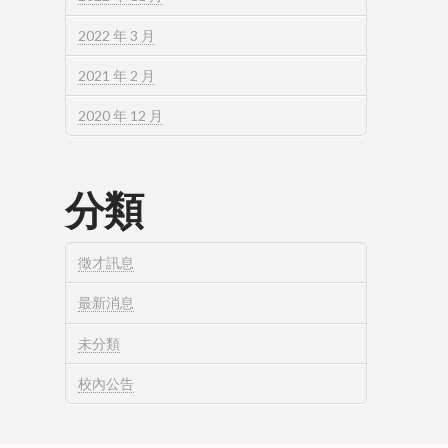
2022 年 3 月
2021 年 2 月
2020 年 12 月
分類
徵才訊息
最新消息
未分類
校內公告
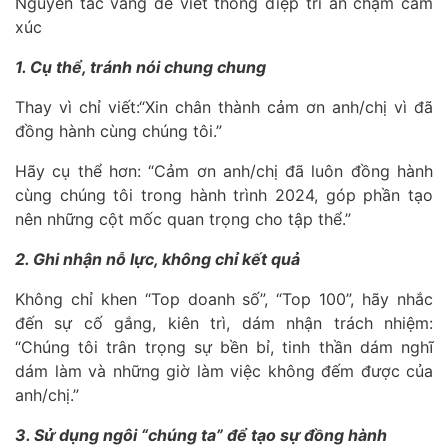
Nguyên tắc vàng để viết thông điệp tri ân chạm cảm
xúc
1. Cụ thể, tránh nói chung chung
Thay vì chỉ viết:“Xin chân thành cảm ơn anh/chị vì đã
đồng hành cùng chúng tôi.”
Hãy cụ thể hơn: “Cảm ơn anh/chị đã luôn đồng hành
cùng chúng tôi trong hành trình 2024, góp phần tạo
nên những cột mốc quan trọng cho tập thể.”
2. Ghi nhận nỗ lực, không chỉ kết quả
Không chỉ khen “Top doanh số”, “Top 100”, hãy nhắc
đến sự cố gắng, kiên trì, dám nhận trách nhiệm:
“Chúng tôi trân trọng sự bền bỉ, tinh thần dám nghĩ
dám làm và những giờ làm việc không đếm được của
anh/chị.”
3. Sử dụng ngôi “chúng ta” để tạo sự đồng hành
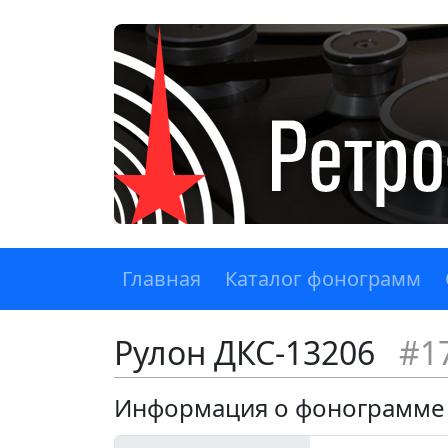
Главная
Каталог фонограмм
Рулон ДКС-13206
#1
Информация о фонограмме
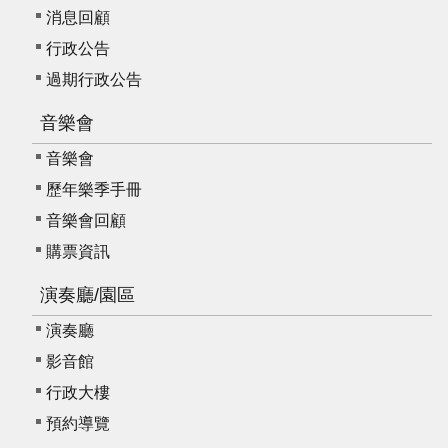
消息回顧
行政公告
過期行政公告
音樂會
音樂會
歷年樂季手冊
音樂會回顧
購票資訊
演奏廳/園區
演奏廳
影音館
行政大樓
預約導覽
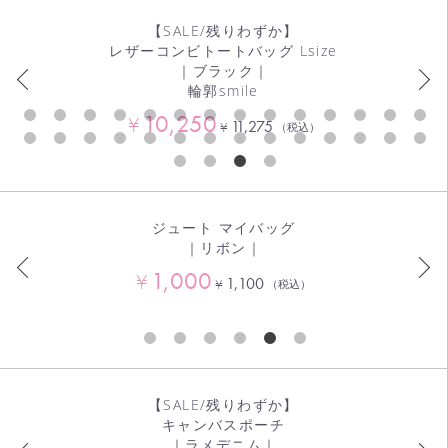
【SALE/残りわずか】
レザーコンビトートバッグ Lsize
｜ブラック｜
輪郭smile
10,250
¥
11,275
¥
（税込）
ジュート マイバッグ
｜リボン｜
1,000
¥
1,100
¥
（税込）
【SALE/残りわずか】
キャンバスポーチ
｜ラメデニム｜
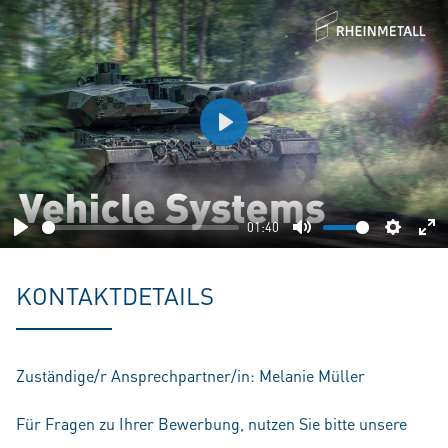
Play
01:40
Play
Mute
Setting
En
fu
KONTAKTDETAILS
Zuständige/r Ansprechpartner/in: Melanie Müller
Für Fragen zu Ihrer Bewerbung, nutzen Sie bitte unsere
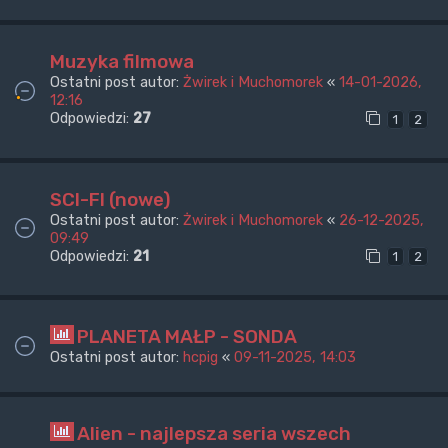
Muzyka filmowa
Ostatni post autor:
Żwirek i Muchomorek
«
14-01-2026,
12:16
Odpowiedzi:
27
1
2
SCI-FI (nowe)
Ostatni post autor:
Żwirek i Muchomorek
«
26-12-2025,
09:49
Odpowiedzi:
21
1
2
PLANETA MAŁP - SONDA
Ostatni post autor:
hcpig
«
09-11-2025, 14:03
Alien - najlepsza seria wszech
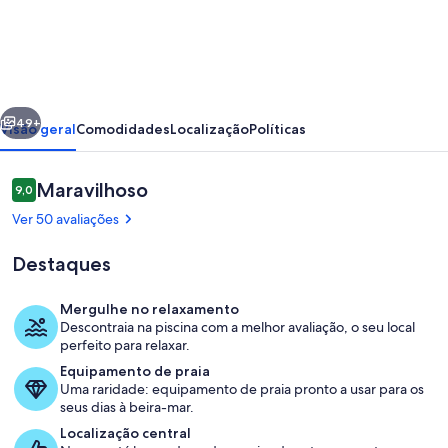
Moradia
fabulosa
com
piscina
erior
Seguinte
privada
49+
Visão geral
Comodidades
Localização
Políticas
perto
de
Avaliações
Maravilhoso
9,0
9,0 em 10
Burgau
Ver 50 avaliações
Beach
Destaques
Mergulhe no relaxamento
Descontraia na piscina com a melhor avaliação, o seu local
Interior
perfeito para relaxar.
Equipamento de praia
Uma raridade: equipamento de praia pronto a usar para os
seus dias à beira-mar.
Localização central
☆ ☆ ☆ ☆
◆ Your objective ◆
Write out every line of the data that holds the word "trọng".

◆ Response to this exercise ◆
nên những cột mốc quan trọng cho tập thể.”
“Chúng tôi trân trọng sự bền bỉ, tinh thần dám nghĩ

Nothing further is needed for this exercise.